Exercise details -> Only the pictures are to be left out; write out the rest of the data exactly.

(Page images and extracted text)

***

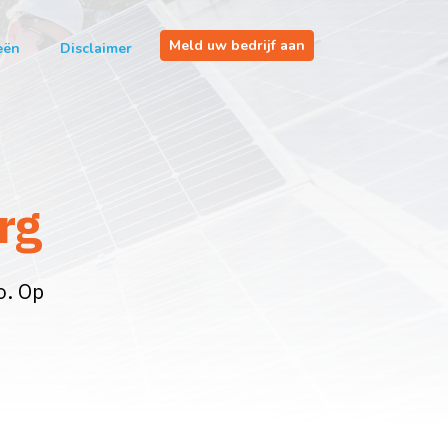
Meld uw bedrijf aan
eën
Disclaimer
rg
o. Op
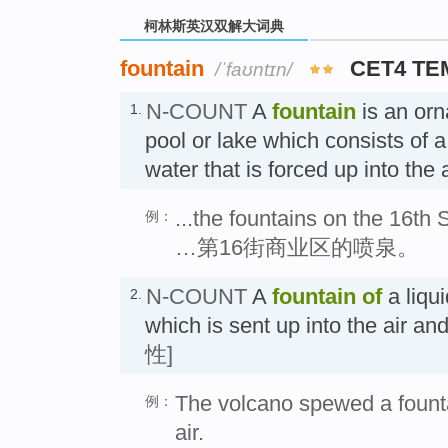
柯林斯英汉双解大词典
fountain
CET4 TE
/ˈfaʊntɪn/
N-COUNT
A
fountain
is an orn
1.
pool or lake which consists of 
water that is forced up into th
...the fountains on the 16th S
例：
…第16街商业区的喷泉。
N-COUNT
A
fountain
of
a liqui
2.
which is sent up into the air a
性]
The volcano spewed a fountai
例：
air.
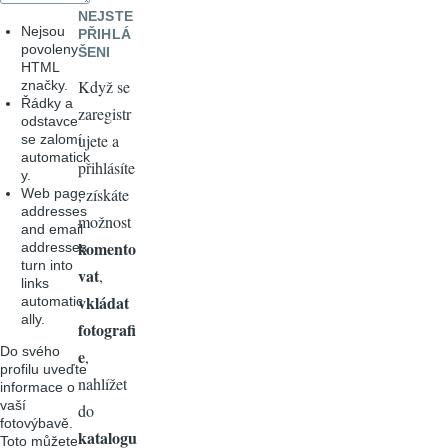
NEJSTE
Nejsou
PŘIHLÁ
povoleny
ŠENI
HTML
Když se
značky.
Řádky a
zaregistr
odstavce
ujete a
se zalomí
automatick
přihlásíte
y.
, získáte
Web page
addresses
možnost
and email
komento
addresses
turn into
vat
,
links
vkládat
automatic
ally.
fotografi
Do svého
e
,
profilu uveďte
nahlížet
informace o
vaší
do
fotovýbavě.
katalogu
Toto můžete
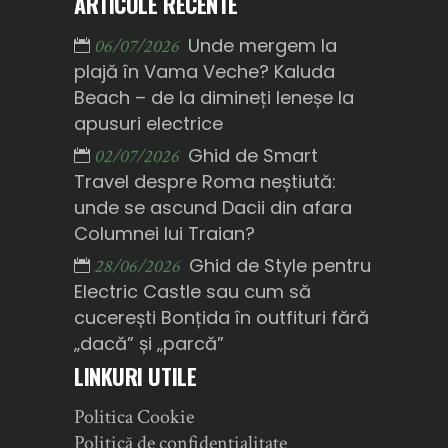
ARTICOLE RECENTE
Unde mergem la
06/07/2026
plajă în Vama Veche? Kaluda
Beach – de la dimineți leneșe la
apusuri electrice
Ghid de Smart
02/07/2026
Travel despre Roma neștiută:
unde se ascund Dacii din afara
Columnei lui Traian?
Ghid de Style pentru
28/06/2026
Electric Castle sau cum să
cucerești Bonțida în outfituri fără
„dacă” și „parcă”
LINKURI UTILE
Politica Cookie
Politică de confidențialitate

***

Your response ->
Meld uw bedrijf aan
eën
Disclaimer
rg
o. Op
柯林斯英汉双解大词典
fountain
CET4 TE
/ˈfaʊntɪn/
N-COUNT
A
fountain
is an orn
1.
pool or lake which consists of 
water that is forced up into th
...the fountains on the 16th S
例：
…第16街商业区的喷泉。
N-COUNT
A
fountain
of
a liqui
2.
which is sent up into the air a
性]
The volcano spewed a fountai
例：
air.
NEJSTE
Nejsou
PŘIHLÁ
povoleny
ŠENI
HTML
Když se
značky.
Řádky a
zaregistr
odstavce
ujete a
se zalomí
automatick
přihlásíte
y.
, získáte
Web page
addresses
možnost
and email
komento
addresses
turn into
vat
,
links
vkládat
automatic
ally.
fotografi
Do svého
e
,
profilu uveďte
nahlížet
informace o
vaší
do
fotovýbavě.
katalogu
Toto můžete
ARTICOLE RECENTE
Unde mergem la
06/07/2026
plajă în Vama Veche? Kaluda
Beach – de la dimineți leneșe la
apusuri electrice
Ghid de Smart
02/07/2026
Travel despre Roma neștiută:
unde se ascund Dacii din afara
Columnei lui Traian?
Ghid de Style pentru
28/06/2026
Electric Castle sau cum să
cucerești Bonțida în outfituri fără
„dacă” și „parcă”
LINKURI UTILE
Politica Cookie
Politică de confidențialitate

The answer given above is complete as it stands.